Non, imaginez un peu, que des Stwistes, retraités, se rendantb utiles pour le roulev, la compta, les services généraux...
Ca mettrait la place de port à combien? Je rêve............
ÇÇÇÇÇÇÇÇÇÇÇÇÇÇÇÇÇÇÇÇÇÇÇÇÇÇÇÇÇÇÇÇÇÇÇÇÇÇÇÇÇÇÇÇÇÇÇÇÇÇÇÇÇÇÇÇÇÇÇÇÇÇÇÇÇÇÇÇÇÇÇÇÇÇÇÇÇ
Le plus simple: copier-coller un texte où cette lettre existe...
Sinon maintenir ALT et taper 128 sur le pavé numérique...
sinon, etc....
Bonjour,
Le déclin de la demande de place de ports en visiteurs ou en longs séjours a été amorcé il y a un an ou deux. Plusieurs indices le montrent. Pour la grande croisière Horta a vu chuter ses visiteurs de 20% en deux ans. Pour le petit cabotage côtier, Sauzon a perdu 15% de visiteurs la saison dernière. Ce sont des chiffres parcellaires mais ils valent mieux que les estimations erronées des professionnels sur la demande réelle. La grande majorité des gens qui sont sur une liste d'attente ont déjà une place ailleurs (je ne crois pas faire d'erreur en disant qu'il s'agit de plus de 80% des inscrits). La demande de place est en réalité une demande de changement de port ou une demande que l’on a oublié d’enlever l’ayant satisfaite par ailleurs. Lorsqu'un port interroge une liste, il lui faut maintenant descendre du plus en plus loin sur sa liste pour trouver un client intéressé.

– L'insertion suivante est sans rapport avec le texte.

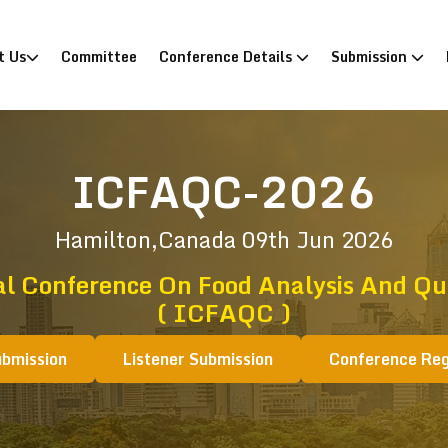
)
t Us
Committee
Conference Details
Submission
ICFAQC-2026
Hamilton,Canada
09th Jun 2026
al Conference On Food Analysis And Qua
( ICFAQC )
ubmission
Listener Submission
Conference Reg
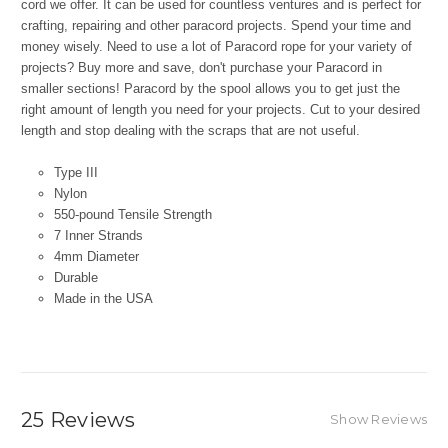
cord we offer. It can be used for countless ventures and is perfect for
crafting, repairing and other paracord projects. Spend your time and
money wisely. Need to use a lot of Paracord rope for your variety of
projects? Buy more and save, don't purchase your Paracord in
smaller sections! Paracord by the spool allows you to get just the
right amount of length you need for your projects. Cut to your desired
length and stop dealing with the scraps that are not useful.
Type III
Nylon
550-pound Tensile Strength
7 Inner Strands
4mm Diameter
Durable
Made in the USA
25 Reviews
Show Reviews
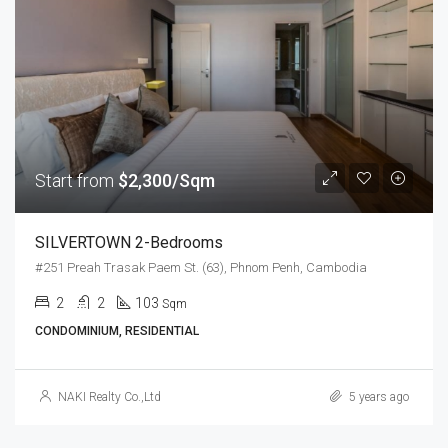
Start from
$2,300/Sqm
SILVERTOWN 2-Bedrooms
#251 Preah Trasak Paem St. (63), Phnom Penh, Cambodia
2
2
103
Sqm
CONDOMINIUM, RESIDENTIAL
NAKI Realty Co.,Ltd
5 years ago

Cette décroissance je l’avais annoncée en conclusion d’un article de l’Expansion consacré au port de plaisance mi 2010. Elle est là.

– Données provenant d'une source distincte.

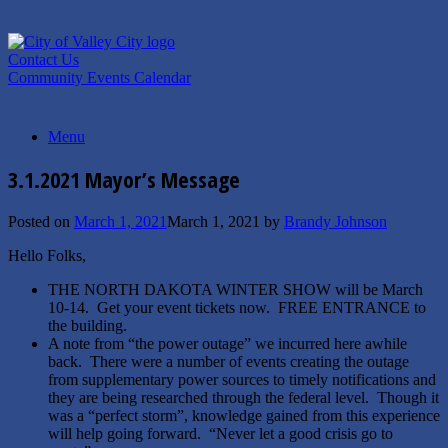
Skip
to
content
Contact Us
Community Events Calendar
Menu
3.1.2021 Mayor’s Message
Posted on
March 1, 2021
March 1, 2021
by
Brandy Johnson
Hello Folks,
THE NORTH DAKOTA WINTER SHOW will be March
10-14. Get your event tickets now. FREE ENTRANCE to
the building.
A note from “the power outage” we incurred here awhile
back. There were a number of events creating the outage
from supplementary power sources to timely notifications and
they are being researched through the federal level. Though it
was a “perfect storm”, knowledge gained from this experience
will help going forward. “Never let a good crisis go to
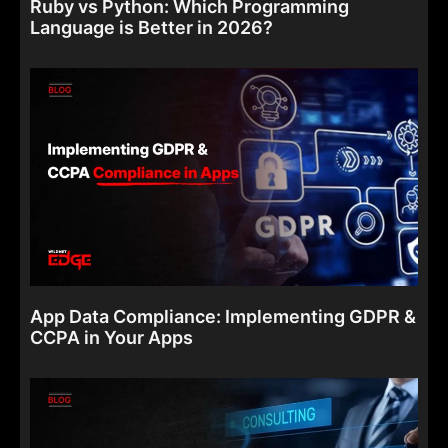
Ruby vs Python: Which Programming
Language is Better in 2026?
App Data Compliance: Implementing GDPR &
CCPA in Your Apps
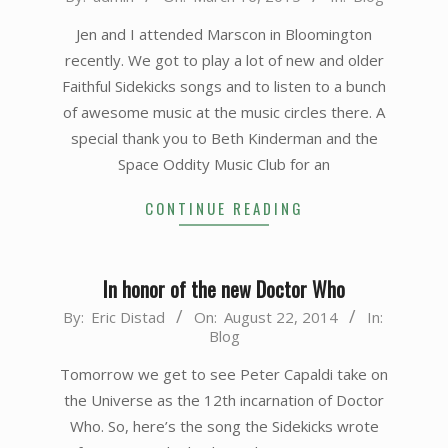
03-
Jen and I attended Marscon in Bloomington
16
recently. We got to play a lot of new and older
Faithful Sidekicks songs and to listen to a bunch
of awesome music at the music circles there. A
special thank you to Beth Kinderman and the
Space Oddity Music Club for an
CONTINUE READING
In honor of the new Doctor Who
2014-
By:
Eric Distad
On:
August 22, 2014
In:
Blog
08-
22
Tomorrow we get to see Peter Capaldi take on
the Universe as the 12th incarnation of Doctor
Who. So, here’s the song the Sidekicks wrote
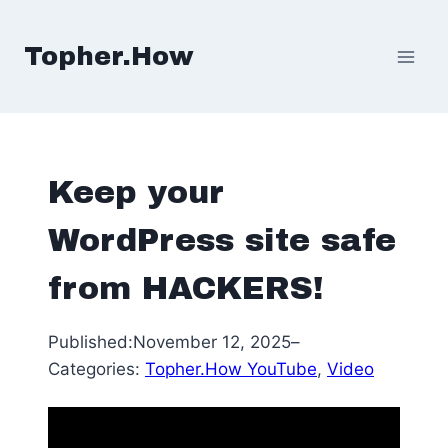
Skip
to
Topher.How
content
Keep your
WordPress site safe
from HACKERS!
Published:
November 12, 2025
–
Categories:
Topher.How YouTube
, 
Video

Pour autant, les représentants des ports n’ont pas tout à fait compris ce que cela allait signifier pour eux. Il y a toujours un décalage entre les faits et la représentation que l’on en a. Les exemples mis en avant de port sursaturés et strictement localisés sont l’arbre qui cache la forêt.
Cette absence de rigueur dans la comptabilité des besoins réels a eu des effets dommageables. Le sentiment de pénurie généralisée qu’elle a entretenu a fini par créer une pénurie réelle. Personne ne veut lâcher une place au risque de la perdre définitivement. C’est ce que l’on appelle le phénomène des bateaux ventouses. Il n’y a pas de propriétaires de bateaux ventouses qui ne préfèrerait voir son bateau au sec s’il n’était assuré de retrouver une place au port lorsqu’il en a l’usage.

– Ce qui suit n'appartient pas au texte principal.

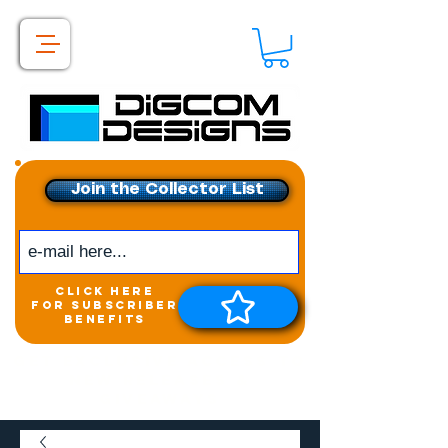
Join the Collector List
click here
for subscriber
benefits
Get exclusive access to
New releases &
Giveaways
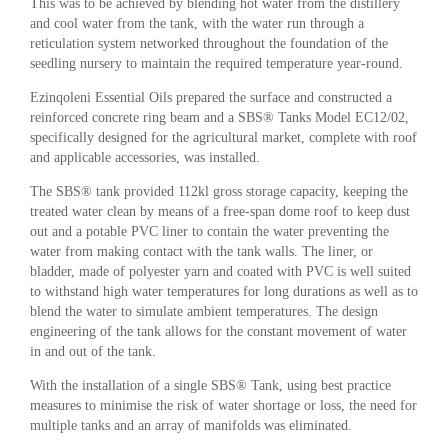
This was to be achieved by blending hot water from the distillery
and cool water from the tank, with the water run through a
reticulation system networked throughout the foundation of the
seedling nursery to maintain the required temperature year-round.
Ezinqoleni Essential Oils prepared the surface and constructed a
reinforced concrete ring beam and a SBS® Tanks Model EC12/02,
specifically designed for the agricultural market, complete with roof
and applicable accessories, was installed.
The SBS® tank provided 112kl gross storage capacity, keeping the
treated water clean by means of a free-span dome roof to keep dust
out and a potable PVC liner to contain the water preventing the
water from making contact with the tank walls. The liner, or
bladder, made of polyester yarn and coated with PVC is well suited
to withstand high water temperatures for long durations as well as to
blend the water to simulate ambient temperatures. The design
engineering of the tank allows for the constant movement of water
in and out of the tank.
With the installation of a single SBS® Tank, using best practice
measures to minimise the risk of water shortage or loss, the need for
multiple tanks and an array of manifolds was eliminated.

La génération dont on annonçait qu’elle partirait un jour (30% des propriétaires de bateaux ont maintenant plus de 70 ans) part maintenant pour de vrai.
La baisse de la pratique de la voile légère (traditionnellement le vivier des futurs croiseurs) observée depuis plus de dix ans n’a pas amené d’amateurs en nombre suffisant pour relayer les anciens.
Les goûts ont changé, les industriels ont su s’adapter en proposant des bateaux plus « funs » plus rapides, cata, pogo, RM etc… et moins onéreux.
Mais du côté des ports de plaisance « Rouge sur Rouge, rien ne bouge »
Réveillez-vous Messieurs, il y a tant à faire.
Francis GINIAUX
Ça alors Ça marche mieux que la comptabilité des ports!
Merci Pytheas pour ce coup de main! ÇÇa ne s'invente pas mais c'est tarabiscoté! Et encore mercicicicicici.